TEXT PASSAGE: Begin

Finally, as we mentioned above, the activation of many prairie TSGs does not require compartment switch (B to A), but spatial movements towards A potentially work, raising one question about the molecular mechanisms behind such genome reorganization. In fact, loop extrusion model [³⁹], mediated by CTCF and cohesin, contributes to the TAD formation and has non-negligible influences on gene regulation through linking enhancer and promoter. For example, a recent study [⁴⁷] performed enhancer-promoter analysis during neural development and identified a region, which we found to overlap with both forest and prairie domains and display stronger promoter-enhancer interactions in neurons than in induced pluripotent stem cells (iPSCs). Seven out of eight genes in this region are up-regulated. Therefore, enhancer-promoter interactions, possibly mediated by loop extrusion, may result in gene activation through forest-prairie specific spatial interactions. In addition, epigenetic information is also closely associated with 3D genome organization. For instance, Qi and Zhang [⁴⁸] used one-dimensional data, including histone marks and CTCF binding sites that were found to correlate with compartment types [⁴], to predict high-resolution three-dimensional chromatin structures. They were able to reproduce experimental results and uncover long-range enhancer-promoter interactions. DNA methylation canyons [⁴⁹], characterized by low DNA methylation and high H3K27me3 levels, can form cell-type specific and long-range chromatin interactions that are independent of CTCF and cohesin, contributing to the formation of sub-compartments. Similarly, specific spatial interactions between HOXA genes and DNA methylation canyon in acute myeloid leukemia promote HOXA genes expression [⁵⁰], again emphasizing the vital role of epigenetic information in genome architecture. Cai et al. [⁵¹] identified H3K27me3-rich regions, termed as super-silencers, and found that these regions (similar chromatin state) prefer to spatially interact with each other, in association with gene regulation (e.g., the expression level of genes associated with super-silencers are more susceptible upon EZH2 inhibition). Therefore, different molecular mechanisms, including loop extrusion, specific spatial interactions between loci that are characterized by epigenetic information, may all contribute to the compartmentalization degree change of specific genes, which in turn influence the gene expression.

TEXT PASSAGE: End
SUPPLIED DATA: Begin

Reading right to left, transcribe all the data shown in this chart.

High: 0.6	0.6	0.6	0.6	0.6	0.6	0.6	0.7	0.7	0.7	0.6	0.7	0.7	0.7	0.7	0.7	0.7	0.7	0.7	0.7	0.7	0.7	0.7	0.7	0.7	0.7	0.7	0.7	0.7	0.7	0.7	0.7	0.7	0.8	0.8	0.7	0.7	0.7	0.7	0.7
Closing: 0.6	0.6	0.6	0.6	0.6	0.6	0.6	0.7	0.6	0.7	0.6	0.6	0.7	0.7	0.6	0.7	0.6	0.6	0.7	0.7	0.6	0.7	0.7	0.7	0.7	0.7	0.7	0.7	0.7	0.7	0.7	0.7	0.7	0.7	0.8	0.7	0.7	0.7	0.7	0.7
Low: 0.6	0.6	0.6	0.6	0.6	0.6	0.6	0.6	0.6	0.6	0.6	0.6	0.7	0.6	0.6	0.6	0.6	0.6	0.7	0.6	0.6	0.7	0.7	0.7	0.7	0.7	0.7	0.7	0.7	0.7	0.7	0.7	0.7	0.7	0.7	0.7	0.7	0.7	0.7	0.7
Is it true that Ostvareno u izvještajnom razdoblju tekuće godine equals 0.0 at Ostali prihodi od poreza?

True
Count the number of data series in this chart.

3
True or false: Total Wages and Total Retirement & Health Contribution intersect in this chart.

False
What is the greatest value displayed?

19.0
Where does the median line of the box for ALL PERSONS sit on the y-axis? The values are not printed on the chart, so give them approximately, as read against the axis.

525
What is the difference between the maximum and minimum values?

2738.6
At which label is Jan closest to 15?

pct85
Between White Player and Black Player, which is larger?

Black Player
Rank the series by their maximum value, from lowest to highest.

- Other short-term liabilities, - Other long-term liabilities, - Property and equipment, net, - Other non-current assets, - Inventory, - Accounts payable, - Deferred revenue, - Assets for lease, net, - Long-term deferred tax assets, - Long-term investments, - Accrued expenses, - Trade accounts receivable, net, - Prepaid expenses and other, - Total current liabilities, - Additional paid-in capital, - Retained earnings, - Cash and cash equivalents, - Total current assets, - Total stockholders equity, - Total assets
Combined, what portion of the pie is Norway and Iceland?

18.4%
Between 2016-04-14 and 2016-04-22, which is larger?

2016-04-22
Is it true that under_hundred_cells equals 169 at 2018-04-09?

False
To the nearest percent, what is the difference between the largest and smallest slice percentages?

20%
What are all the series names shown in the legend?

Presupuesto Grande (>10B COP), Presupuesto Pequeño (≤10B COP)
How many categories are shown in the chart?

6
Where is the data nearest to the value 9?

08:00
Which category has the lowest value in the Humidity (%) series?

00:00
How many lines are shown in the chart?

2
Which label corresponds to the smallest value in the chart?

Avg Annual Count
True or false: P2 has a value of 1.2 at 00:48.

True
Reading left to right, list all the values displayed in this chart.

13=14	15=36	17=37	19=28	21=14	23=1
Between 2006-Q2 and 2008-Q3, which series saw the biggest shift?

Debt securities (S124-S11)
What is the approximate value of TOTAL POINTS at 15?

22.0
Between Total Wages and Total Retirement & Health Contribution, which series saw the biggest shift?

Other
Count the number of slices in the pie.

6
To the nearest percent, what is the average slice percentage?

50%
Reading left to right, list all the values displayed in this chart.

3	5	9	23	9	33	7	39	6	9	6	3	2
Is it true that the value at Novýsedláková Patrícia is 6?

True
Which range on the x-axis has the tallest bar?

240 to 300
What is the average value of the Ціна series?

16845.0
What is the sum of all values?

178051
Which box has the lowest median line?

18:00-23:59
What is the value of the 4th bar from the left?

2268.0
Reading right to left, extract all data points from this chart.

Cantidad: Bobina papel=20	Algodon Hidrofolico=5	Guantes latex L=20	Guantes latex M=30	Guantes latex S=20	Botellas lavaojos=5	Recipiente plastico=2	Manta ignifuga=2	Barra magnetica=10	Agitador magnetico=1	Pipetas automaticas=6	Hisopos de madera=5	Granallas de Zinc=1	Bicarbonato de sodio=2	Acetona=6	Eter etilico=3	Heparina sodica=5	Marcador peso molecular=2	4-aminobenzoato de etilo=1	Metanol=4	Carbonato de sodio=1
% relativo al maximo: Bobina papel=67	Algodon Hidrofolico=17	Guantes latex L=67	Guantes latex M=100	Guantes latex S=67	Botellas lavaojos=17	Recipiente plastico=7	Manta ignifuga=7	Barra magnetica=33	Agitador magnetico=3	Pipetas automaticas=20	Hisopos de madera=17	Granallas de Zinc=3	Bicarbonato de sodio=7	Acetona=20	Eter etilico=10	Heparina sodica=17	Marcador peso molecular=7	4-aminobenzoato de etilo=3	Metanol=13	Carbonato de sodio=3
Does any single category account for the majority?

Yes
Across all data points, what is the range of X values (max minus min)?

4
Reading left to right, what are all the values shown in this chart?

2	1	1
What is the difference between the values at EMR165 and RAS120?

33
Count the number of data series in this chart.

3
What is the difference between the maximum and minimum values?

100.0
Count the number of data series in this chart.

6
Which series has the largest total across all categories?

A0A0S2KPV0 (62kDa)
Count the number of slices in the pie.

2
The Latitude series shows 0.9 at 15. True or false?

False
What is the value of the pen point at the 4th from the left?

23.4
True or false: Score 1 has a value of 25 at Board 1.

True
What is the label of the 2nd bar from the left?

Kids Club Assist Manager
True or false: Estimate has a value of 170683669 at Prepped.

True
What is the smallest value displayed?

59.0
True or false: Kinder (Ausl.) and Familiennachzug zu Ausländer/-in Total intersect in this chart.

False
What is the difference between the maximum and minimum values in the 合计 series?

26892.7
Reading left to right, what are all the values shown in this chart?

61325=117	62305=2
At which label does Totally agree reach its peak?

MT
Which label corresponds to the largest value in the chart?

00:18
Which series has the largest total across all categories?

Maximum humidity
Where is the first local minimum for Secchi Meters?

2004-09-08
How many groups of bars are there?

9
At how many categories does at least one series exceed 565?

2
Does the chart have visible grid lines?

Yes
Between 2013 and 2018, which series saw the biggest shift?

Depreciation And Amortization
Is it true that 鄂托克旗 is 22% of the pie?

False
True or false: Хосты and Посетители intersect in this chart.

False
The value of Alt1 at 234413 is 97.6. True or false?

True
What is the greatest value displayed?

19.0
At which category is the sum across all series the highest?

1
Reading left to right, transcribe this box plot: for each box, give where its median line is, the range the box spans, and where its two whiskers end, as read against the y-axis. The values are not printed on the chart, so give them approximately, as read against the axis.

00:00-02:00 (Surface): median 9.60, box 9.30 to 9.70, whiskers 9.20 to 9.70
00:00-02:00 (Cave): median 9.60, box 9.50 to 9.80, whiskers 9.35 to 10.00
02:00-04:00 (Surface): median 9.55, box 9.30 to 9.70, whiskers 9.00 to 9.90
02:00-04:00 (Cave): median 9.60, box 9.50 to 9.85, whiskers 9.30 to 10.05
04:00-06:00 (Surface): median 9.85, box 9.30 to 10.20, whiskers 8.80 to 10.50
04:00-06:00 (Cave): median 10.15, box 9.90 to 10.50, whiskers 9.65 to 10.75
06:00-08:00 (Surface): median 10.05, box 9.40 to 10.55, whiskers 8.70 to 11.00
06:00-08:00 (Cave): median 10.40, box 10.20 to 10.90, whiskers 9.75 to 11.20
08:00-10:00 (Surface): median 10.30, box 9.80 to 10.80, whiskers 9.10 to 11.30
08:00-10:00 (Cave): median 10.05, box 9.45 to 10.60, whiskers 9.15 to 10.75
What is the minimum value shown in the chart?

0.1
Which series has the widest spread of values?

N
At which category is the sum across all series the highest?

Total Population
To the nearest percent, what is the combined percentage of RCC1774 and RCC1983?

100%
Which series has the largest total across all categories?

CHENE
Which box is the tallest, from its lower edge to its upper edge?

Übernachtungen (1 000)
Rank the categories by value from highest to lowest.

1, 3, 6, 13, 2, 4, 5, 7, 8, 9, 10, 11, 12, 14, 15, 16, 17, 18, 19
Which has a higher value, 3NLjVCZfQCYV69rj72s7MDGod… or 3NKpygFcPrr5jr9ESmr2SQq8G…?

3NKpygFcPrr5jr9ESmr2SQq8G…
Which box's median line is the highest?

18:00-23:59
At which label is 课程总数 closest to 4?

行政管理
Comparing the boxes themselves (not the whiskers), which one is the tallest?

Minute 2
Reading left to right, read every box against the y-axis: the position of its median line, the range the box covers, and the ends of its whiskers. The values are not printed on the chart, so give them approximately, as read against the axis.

SUPPLIED DATA: End

[INSTRUCTIONS FOR THE TASK] According to the passage on 3D genome organization, what characterizes DNA methylation canyons?

[ANSWER SPACE] Low DNA methylation and high H3K27me3 levels.